There are a few ways to measure intelligence, mostly through tests. For now, I’m going to keep this stat and base it off of I.Q. This may seem like a much more static stat than the rest, but fear not. There are proven ways to increase your I.Q.
In reality, Wisdom is based not only on your life experiences, but on your training. I feel that Wisdom, in reality, should be folded into your Skill rating, so I’m dropping it entirely.
Again, most of the actions that Charisma governs are actually learned skills. The ones that aren’t (physical attractiveness, personal renown, sexual allure, etc.) are only measurable by polling large groups of others. You can’t measure it for yourself. I’m dropping it.
This leaves us with four measurable stats that we can use to track our progression. In D&D, the assumption that a score of “10” in any attribute means that the character has an average amount of skill in that area. We’ll use the same assumption for our cause.
There are many ways to track this. For now, under the assumption that a given weight lifting regimen is comprehensive and increases overall strength, I am going to track this stat by the maximum amount of weight I can lift a single time. The equation will have to be altered to accurately represent the deviation from 10 for the chosen lifting technique.
My chosen technique is Bench Press. The equation will assume that someone with a score of 10 can lift 100 pounds. For every 40 pounds over 100, my Strength attribute will increase by 1 point.
(Bench Max – 100) / 40 + 10
Probably the most efficient way to track this is by running, with either time or distance. However, I am currently too heavy to run without risking injury. Instead, I will be doing High Intensity Interval Training sessions on a commercial stationary bike used for spinning.
The workout is intense, and I can’t yet complete it. It lasts 20 minutes. I’m assuming that a score of 10 is for someone able to last 10 minutes. This exercise should yield a maximum measurable score of 13.
If Spinning Time < 10, then Endurance = Spinning Time.
If Spinning Time > 10, then Endurance = ( ( Spinning Time – 10 ) / 3 ) + 10
I took an IQ test when I was a child, and I scored favorably. As I understand it, however, age is a component of your score. I will have to take it again to have a better understanding of where I stand. If the average IQ is 100, then simply dividing my IQ by 10 should yield a reasonable Intelligence score to work with.
IQ Score / 10
Here’s the doozy. I’m compiling a list of all of my skills. I won’t include a skill if I don’t consider myself proficient. This is subjective, sure, but there’s no reason to lie. All skills in which I am proficient are worth only one point. All skills in which I am an expert are worth 1.5. The final Skill score will be the sum of the number of proficient skills and expert skills divided by 4.

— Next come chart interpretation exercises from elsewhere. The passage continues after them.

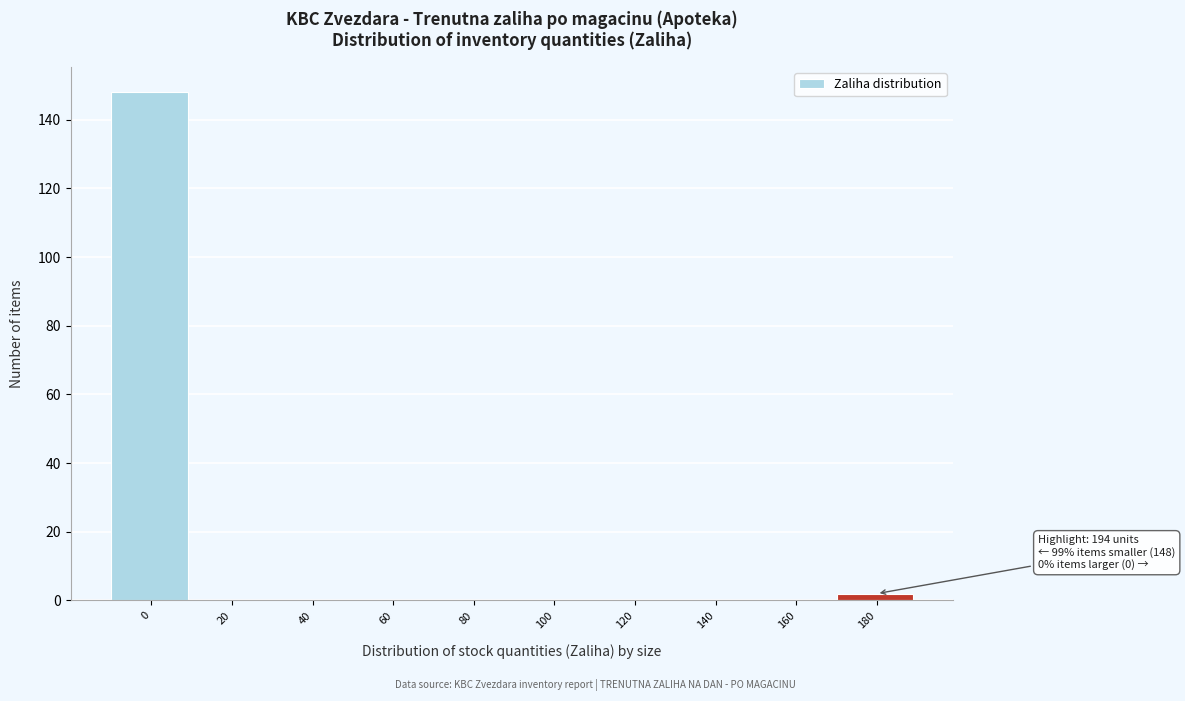

Reading right to left, transcribe all the data shown in this chart.

180=2	160=0	140=0	120=0	100=0	80=0	60=0	40=0	20=0	0=148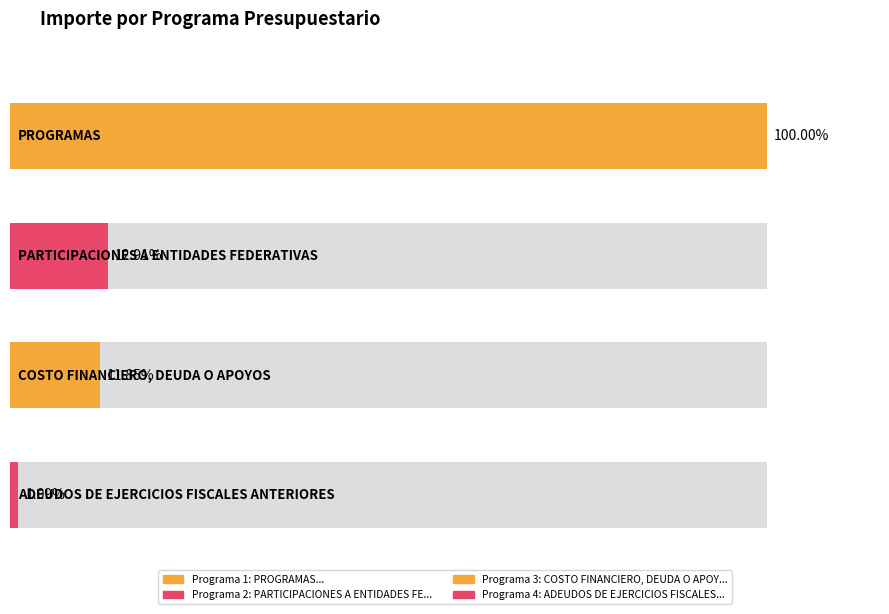

The value at COSTO FINANCIERO, DEUDA O APOYOS A DEUDA is 3062536100. True or false?

False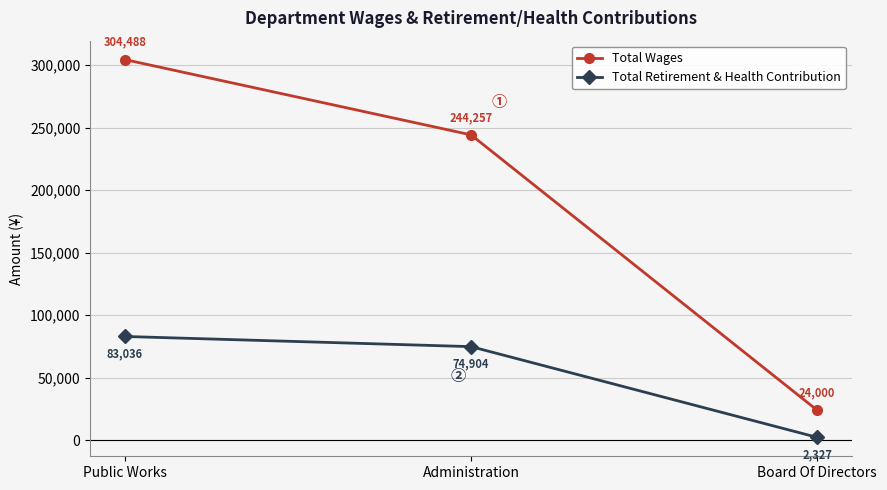

Which series has the largest range (max minus min)?

Total Wages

(Number of Proficient Skills + (Number of Expert Skills * 1.5)) / 4
None of these measurements are perfect or unchanging. In the case of decimals or fractions, always round down. I would actually love to hear your input, especially on alternate ways to calculate Strength and Endurance. If you can make a good enough case for the way an exercise could be expressed through the attribute system, I will add it to my rulebook for others to use.
In any case, welcome to the blog. I look forward to hearing from all of you.